- Required action
Lines from the records below that contain the word "normal" are to be copied out.

[Items listed in a dataset]
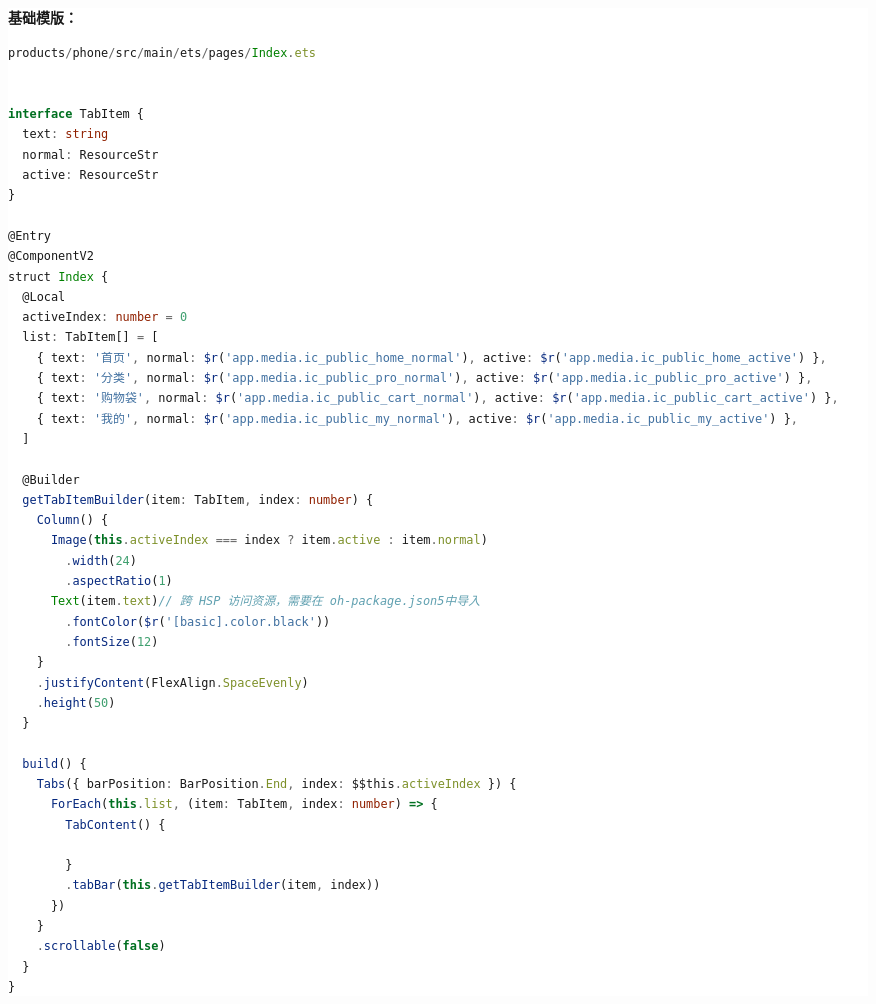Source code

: **基础模版：**

```ts
products/phone/src/main/ets/pages/Index.ets


interface TabItem {
  text: string
  normal: ResourceStr
  active: ResourceStr
}

@Entry
@ComponentV2
struct Index {
  @Local
  activeIndex: number = 0
  list: TabItem[] = [
    { text: '首页', normal: $r('app.media.ic_public_home_normal'), active: $r('app.media.ic_public_home_active') },
    { text: '分类', normal: $r('app.media.ic_public_pro_normal'), active: $r('app.media.ic_public_pro_active') },
    { text: '购物袋', normal: $r('app.media.ic_public_cart_normal'), active: $r('app.media.ic_public_cart_active') },
    { text: '我的', normal: $r('app.media.ic_public_my_normal'), active: $r('app.media.ic_public_my_active') },
  ]

  @Builder
  getTabItemBuilder(item: TabItem, index: number) {
    Column() {
      Image(this.activeIndex === index ? item.active : item.normal)
        .width(24)
        .aspectRatio(1)
      Text(item.text)// 跨 HSP 访问资源，需要在 oh-package.json5中导入
        .fontColor($r('[basic].color.black'))
        .fontSize(12)
    }
    .justifyContent(FlexAlign.SpaceEvenly)
    .height(50)
  }

  build() {
    Tabs({ barPosition: BarPosition.End, index: $$this.activeIndex }) {
      ForEach(this.list, (item: TabItem, index: number) => {
        TabContent() {

        }
        .tabBar(this.getTabItemBuilder(item, index))
      })
    }
    .scrollable(false)
  }
}
```

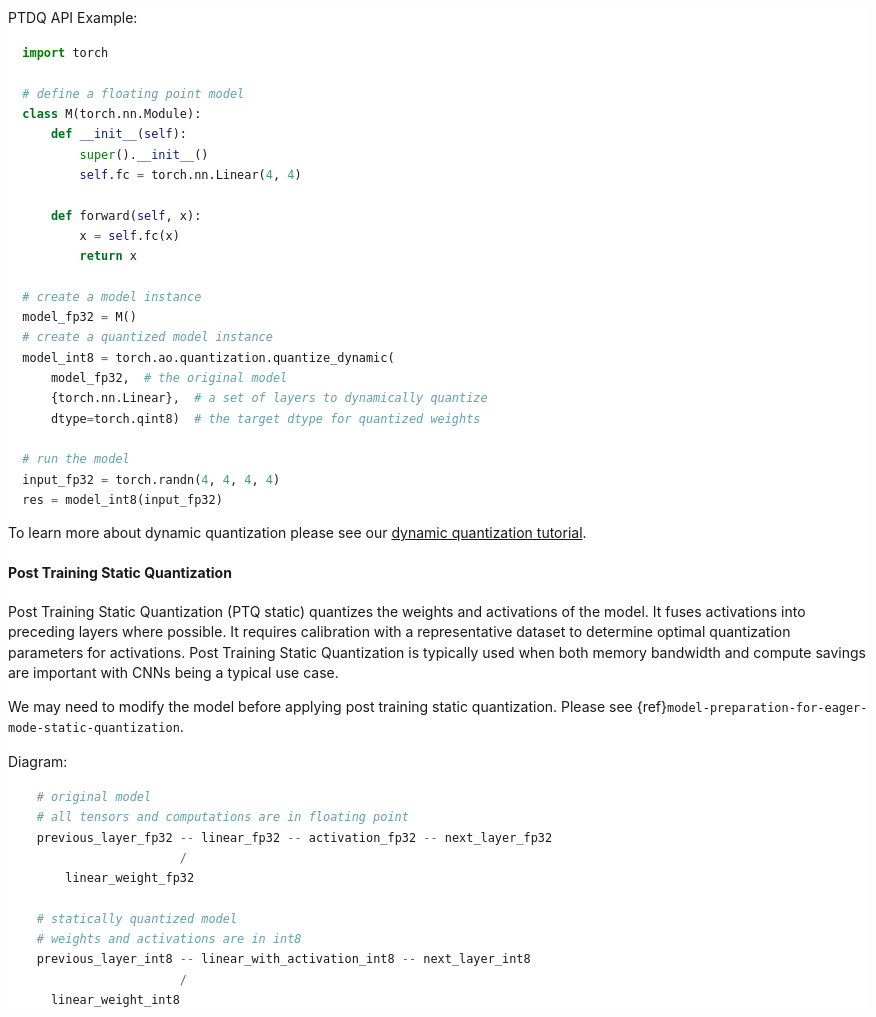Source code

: PTDQ API Example:

```python
  import torch

  # define a floating point model
  class M(torch.nn.Module):
      def __init__(self):
          super().__init__()
          self.fc = torch.nn.Linear(4, 4)

      def forward(self, x):
          x = self.fc(x)
          return x

  # create a model instance
  model_fp32 = M()
  # create a quantized model instance
  model_int8 = torch.ao.quantization.quantize_dynamic(
      model_fp32,  # the original model
      {torch.nn.Linear},  # a set of layers to dynamically quantize
      dtype=torch.qint8)  # the target dtype for quantized weights

  # run the model
  input_fp32 = torch.randn(4, 4, 4, 4)
  res = model_int8(input_fp32)
```

To learn more about dynamic quantization please see our [dynamic quantization tutorial](https://pytorch.org/tutorials/recipes/recipes/dynamic_quantization.html).

#### Post Training Static Quantization

Post Training Static Quantization (PTQ static) quantizes the weights and activations of the model.  It
fuses activations into preceding layers where possible.  It requires
calibration with a representative dataset to determine optimal quantization
parameters for activations. Post Training Static Quantization is typically used when
both memory bandwidth and compute savings are important with CNNs being a
typical use case.

We may need to modify the model before applying post training static quantization. Please see {ref}`model-preparation-for-eager-mode-static-quantization`.

Diagram:

```python
    # original model
    # all tensors and computations are in floating point
    previous_layer_fp32 -- linear_fp32 -- activation_fp32 -- next_layer_fp32
                        /
        linear_weight_fp32

    # statically quantized model
    # weights and activations are in int8
    previous_layer_int8 -- linear_with_activation_int8 -- next_layer_int8
                        /
      linear_weight_int8
```
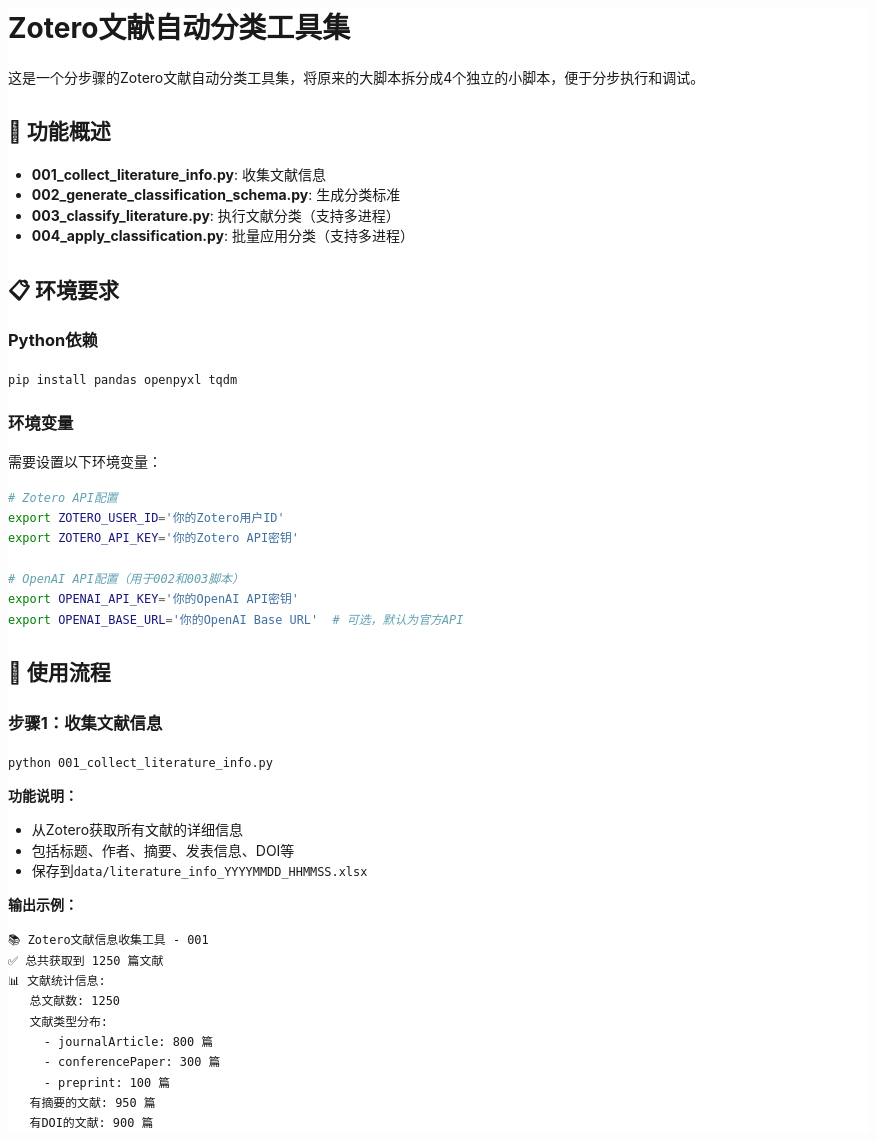 # Zotero文献自动分类工具集

这是一个分步骤的Zotero文献自动分类工具集，将原来的大脚本拆分成4个独立的小脚本，便于分步执行和调试。

## 🎯 功能概述

- **001_collect_literature_info.py**: 收集文献信息
- **002_generate_classification_schema.py**: 生成分类标准
- **003_classify_literature.py**: 执行文献分类（支持多进程）
- **004_apply_classification.py**: 批量应用分类（支持多进程）

## 📋 环境要求

### Python依赖
```bash
pip install pandas openpyxl tqdm
```

### 环境变量
需要设置以下环境变量：

```bash
# Zotero API配置
export ZOTERO_USER_ID='你的Zotero用户ID'
export ZOTERO_API_KEY='你的Zotero API密钥'

# OpenAI API配置（用于002和003脚本）
export OPENAI_API_KEY='你的OpenAI API密钥'
export OPENAI_BASE_URL='你的OpenAI Base URL'  # 可选，默认为官方API
```

## 🚀 使用流程

### 步骤1：收集文献信息
```bash
python 001_collect_literature_info.py
```

**功能说明：**
- 从Zotero获取所有文献的详细信息
- 包括标题、作者、摘要、发表信息、DOI等
- 保存到`data/literature_info_YYYYMMDD_HHMMSS.xlsx`

**输出示例：**
```
📚 Zotero文献信息收集工具 - 001
✅ 总共获取到 1250 篇文献
📊 文献统计信息:
   总文献数: 1250
   文献类型分布:
     - journalArticle: 800 篇
     - conferencePaper: 300 篇
     - preprint: 100 篇
   有摘要的文献: 950 篇
   有DOI的文献: 900 篇
```
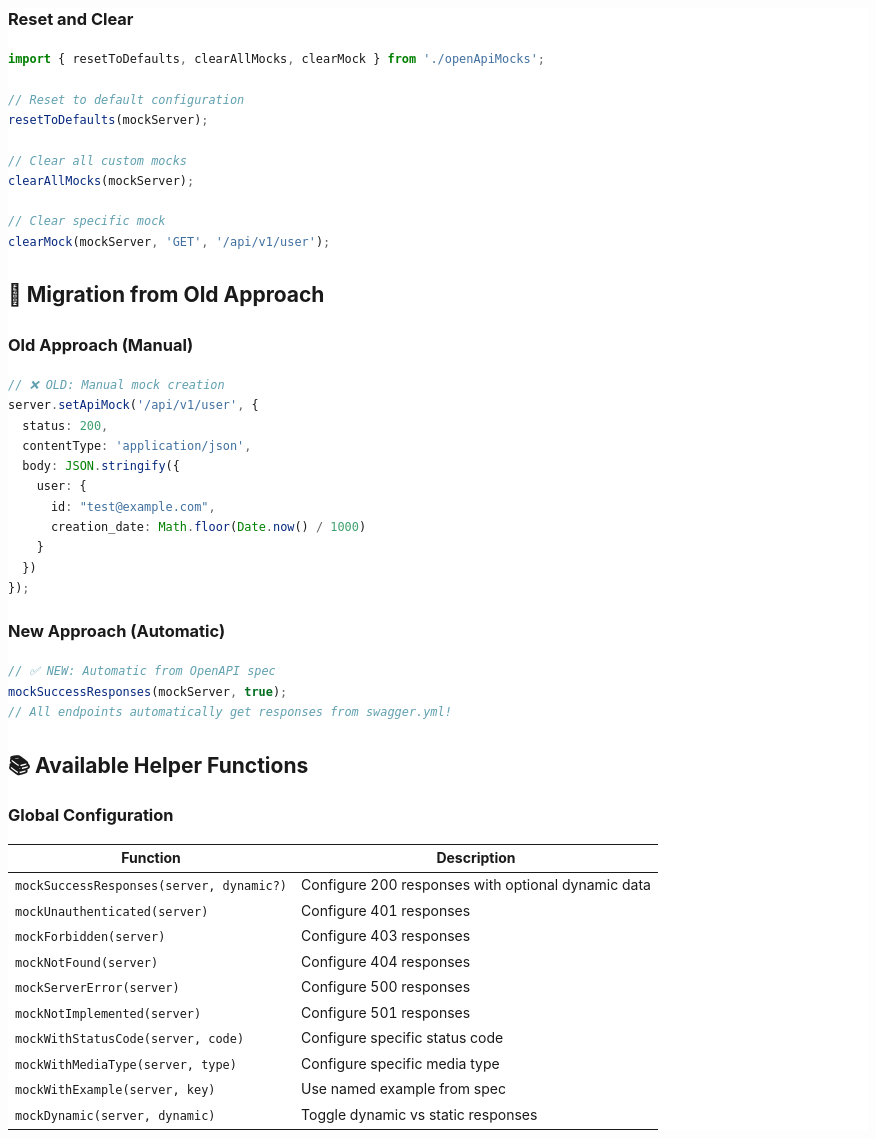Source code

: ### Reset and Clear

```typescript
import { resetToDefaults, clearAllMocks, clearMock } from './openApiMocks';

// Reset to default configuration
resetToDefaults(mockServer);

// Clear all custom mocks
clearAllMocks(mockServer);

// Clear specific mock
clearMock(mockServer, 'GET', '/api/v1/user');
```

## 🔄 Migration from Old Approach

### Old Approach (Manual)
```typescript
// ❌ OLD: Manual mock creation
server.setApiMock('/api/v1/user', {
  status: 200,
  contentType: 'application/json',
  body: JSON.stringify({
    user: {
      id: "test@example.com",
      creation_date: Math.floor(Date.now() / 1000)
    }
  })
});
```

### New Approach (Automatic)
```typescript
// ✅ NEW: Automatic from OpenAPI spec
mockSuccessResponses(mockServer, true);
// All endpoints automatically get responses from swagger.yml!
```

## 📚 Available Helper Functions

### Global Configuration
| Function | Description |
|----------|-------------|
| `mockSuccessResponses(server, dynamic?)` | Configure 200 responses with optional dynamic data |
| `mockUnauthenticated(server)` | Configure 401 responses |
| `mockForbidden(server)` | Configure 403 responses |
| `mockNotFound(server)` | Configure 404 responses |
| `mockServerError(server)` | Configure 500 responses |
| `mockNotImplemented(server)` | Configure 501 responses |
| `mockWithStatusCode(server, code)` | Configure specific status code |
| `mockWithMediaType(server, type)` | Configure specific media type |
| `mockWithExample(server, key)` | Use named example from spec |
| `mockDynamic(server, dynamic)` | Toggle dynamic vs static responses |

- Exercise result
  normal: ResourceStr
    { text: '首页', normal: $r('app.media.ic_public_home_normal'), active: $r('app.media.ic_public_home_active') },
    { text: '分类', normal: $r('app.media.ic_public_pro_normal'), active: $r('app.media.ic_public_pro_active') },
    { text: '购物袋', normal: $r('app.media.ic_public_cart_normal'), active: $r('app.media.ic_public_cart_active') },
    { text: '我的', normal: $r('app.media.ic_public_my_normal'), active: $r('app.media.ic_public_my_active') },
      Image(this.activeIndex === index ? item.active : item.normal)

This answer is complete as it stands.